Exercise requirements — Print, from the listing below, the lines starting at the line containing "Media](http://oreilly.com/)* has provided" and ending at the line containing "on-demand access to", exactly as they stand, and print nothing else.
*** Opening Data for the task ***
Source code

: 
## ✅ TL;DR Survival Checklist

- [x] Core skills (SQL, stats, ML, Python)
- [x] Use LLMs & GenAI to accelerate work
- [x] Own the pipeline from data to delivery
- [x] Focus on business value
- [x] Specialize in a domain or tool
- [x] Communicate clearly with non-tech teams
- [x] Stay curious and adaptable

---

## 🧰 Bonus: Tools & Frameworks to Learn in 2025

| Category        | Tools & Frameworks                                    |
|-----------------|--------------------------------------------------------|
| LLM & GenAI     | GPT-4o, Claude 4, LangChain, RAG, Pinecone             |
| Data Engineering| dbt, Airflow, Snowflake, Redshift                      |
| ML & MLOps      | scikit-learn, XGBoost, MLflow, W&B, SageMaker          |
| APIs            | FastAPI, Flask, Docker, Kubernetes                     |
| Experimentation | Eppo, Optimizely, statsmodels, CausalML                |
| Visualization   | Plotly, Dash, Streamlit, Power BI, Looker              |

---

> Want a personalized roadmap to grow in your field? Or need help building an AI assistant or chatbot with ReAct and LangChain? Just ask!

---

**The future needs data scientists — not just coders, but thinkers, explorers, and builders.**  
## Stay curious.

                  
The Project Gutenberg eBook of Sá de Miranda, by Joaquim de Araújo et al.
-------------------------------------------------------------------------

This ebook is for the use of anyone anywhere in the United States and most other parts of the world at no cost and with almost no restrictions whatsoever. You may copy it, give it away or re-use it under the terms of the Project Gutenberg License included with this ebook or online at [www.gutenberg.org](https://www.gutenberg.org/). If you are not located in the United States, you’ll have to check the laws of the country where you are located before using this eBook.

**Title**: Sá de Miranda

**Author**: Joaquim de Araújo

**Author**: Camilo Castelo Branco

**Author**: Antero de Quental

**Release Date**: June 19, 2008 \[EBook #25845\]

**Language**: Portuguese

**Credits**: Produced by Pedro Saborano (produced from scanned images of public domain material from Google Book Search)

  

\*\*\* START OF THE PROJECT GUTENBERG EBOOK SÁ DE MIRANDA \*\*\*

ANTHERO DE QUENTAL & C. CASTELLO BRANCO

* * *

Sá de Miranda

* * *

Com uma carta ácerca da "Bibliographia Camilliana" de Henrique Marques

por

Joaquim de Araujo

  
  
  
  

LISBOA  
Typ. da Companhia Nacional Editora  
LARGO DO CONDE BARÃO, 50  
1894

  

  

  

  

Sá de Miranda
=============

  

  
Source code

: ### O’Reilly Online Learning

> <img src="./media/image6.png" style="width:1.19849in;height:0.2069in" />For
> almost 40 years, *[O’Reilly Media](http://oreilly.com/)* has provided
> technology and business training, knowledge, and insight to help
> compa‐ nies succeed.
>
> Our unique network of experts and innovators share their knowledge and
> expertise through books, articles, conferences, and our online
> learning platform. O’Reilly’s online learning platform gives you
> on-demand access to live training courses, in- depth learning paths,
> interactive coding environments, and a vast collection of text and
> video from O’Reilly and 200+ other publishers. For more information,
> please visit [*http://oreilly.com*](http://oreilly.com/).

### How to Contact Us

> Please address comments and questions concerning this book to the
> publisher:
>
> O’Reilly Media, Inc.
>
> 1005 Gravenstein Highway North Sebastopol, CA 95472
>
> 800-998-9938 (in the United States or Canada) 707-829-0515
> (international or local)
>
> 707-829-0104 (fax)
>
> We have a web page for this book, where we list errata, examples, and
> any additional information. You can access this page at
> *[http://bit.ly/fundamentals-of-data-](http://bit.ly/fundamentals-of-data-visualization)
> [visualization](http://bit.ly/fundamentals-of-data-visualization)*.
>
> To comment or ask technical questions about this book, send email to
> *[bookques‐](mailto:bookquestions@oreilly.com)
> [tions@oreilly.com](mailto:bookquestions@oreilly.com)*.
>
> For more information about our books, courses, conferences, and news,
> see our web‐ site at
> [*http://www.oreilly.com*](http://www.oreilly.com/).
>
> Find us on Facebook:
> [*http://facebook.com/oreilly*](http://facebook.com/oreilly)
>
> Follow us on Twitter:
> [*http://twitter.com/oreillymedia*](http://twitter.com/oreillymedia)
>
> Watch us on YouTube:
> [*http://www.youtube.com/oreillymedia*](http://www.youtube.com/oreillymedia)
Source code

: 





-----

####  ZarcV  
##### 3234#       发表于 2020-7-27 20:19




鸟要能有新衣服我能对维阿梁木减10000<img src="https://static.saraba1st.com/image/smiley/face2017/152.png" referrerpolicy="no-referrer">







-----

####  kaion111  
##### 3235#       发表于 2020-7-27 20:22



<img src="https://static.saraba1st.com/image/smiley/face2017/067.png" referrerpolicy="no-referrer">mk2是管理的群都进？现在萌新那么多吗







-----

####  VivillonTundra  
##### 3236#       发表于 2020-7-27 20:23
*** Closing Data for the task ***
Expected answer —
> almost 40 years, *[O’Reilly Media](http://oreilly.com/)* has provided
> technology and business training, knowledge, and insight to help
> compa‐ nies succeed.
>
> Our unique network of experts and innovators share their knowledge and
> expertise through books, articles, conferences, and our online
> learning platform. O’Reilly’s online learning platform gives you
> on-demand access to live training courses, in- depth learning paths,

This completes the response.